→ **Required work**
From the entries below, list each line with "come".

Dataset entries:
════════════════

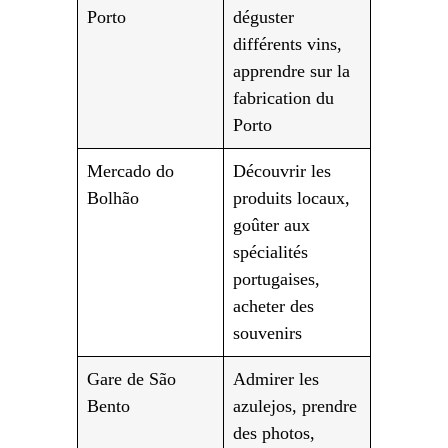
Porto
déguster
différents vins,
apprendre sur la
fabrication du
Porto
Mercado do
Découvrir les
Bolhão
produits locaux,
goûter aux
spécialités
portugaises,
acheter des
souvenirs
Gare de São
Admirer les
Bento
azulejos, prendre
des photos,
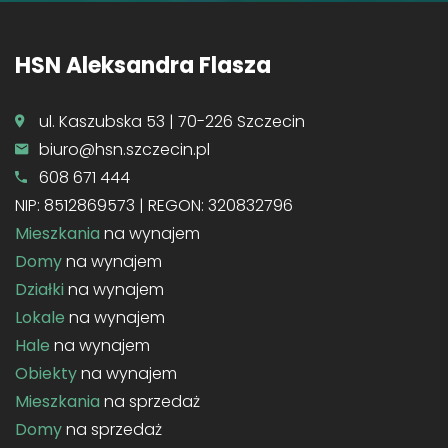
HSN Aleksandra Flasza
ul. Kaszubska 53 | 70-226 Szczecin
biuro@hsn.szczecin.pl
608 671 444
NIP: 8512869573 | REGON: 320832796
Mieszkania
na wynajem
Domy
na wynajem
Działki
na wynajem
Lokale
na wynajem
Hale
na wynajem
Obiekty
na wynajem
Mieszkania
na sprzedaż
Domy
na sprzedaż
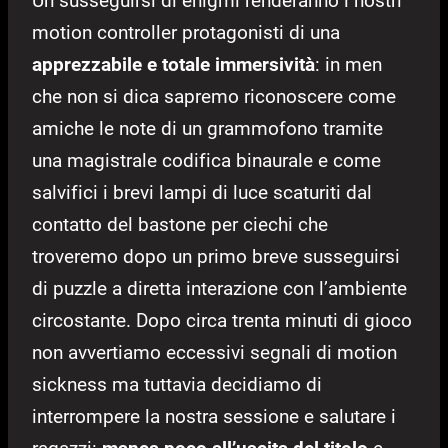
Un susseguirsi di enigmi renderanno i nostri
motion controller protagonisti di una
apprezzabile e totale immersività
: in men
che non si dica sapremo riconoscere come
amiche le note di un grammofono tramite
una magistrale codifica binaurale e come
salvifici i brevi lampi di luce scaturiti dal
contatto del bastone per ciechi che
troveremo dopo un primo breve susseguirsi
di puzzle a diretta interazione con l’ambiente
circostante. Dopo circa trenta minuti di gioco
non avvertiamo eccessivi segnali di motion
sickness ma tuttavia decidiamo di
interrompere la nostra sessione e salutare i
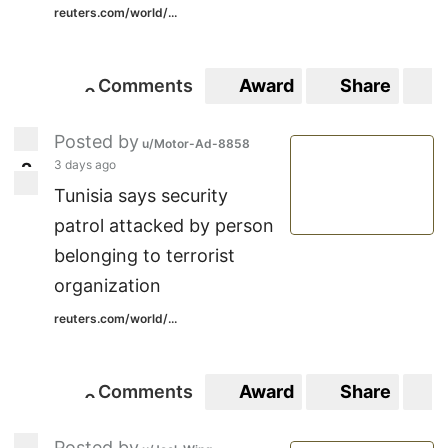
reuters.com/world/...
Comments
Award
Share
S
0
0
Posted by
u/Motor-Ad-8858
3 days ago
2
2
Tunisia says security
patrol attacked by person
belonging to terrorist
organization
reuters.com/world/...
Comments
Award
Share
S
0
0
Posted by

════════════════

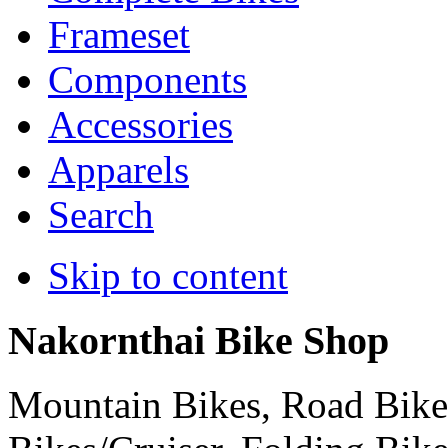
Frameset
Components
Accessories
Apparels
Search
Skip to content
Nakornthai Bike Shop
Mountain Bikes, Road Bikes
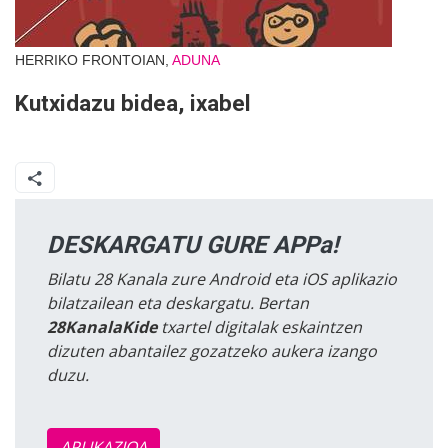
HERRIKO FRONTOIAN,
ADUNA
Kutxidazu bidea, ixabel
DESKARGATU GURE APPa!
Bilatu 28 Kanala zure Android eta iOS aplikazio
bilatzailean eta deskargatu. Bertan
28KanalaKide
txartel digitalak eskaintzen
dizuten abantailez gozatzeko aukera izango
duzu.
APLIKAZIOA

════════════════

→ **Exercise response**
che non si dica sapremo riconoscere come
una magistrale codifica binaurale e come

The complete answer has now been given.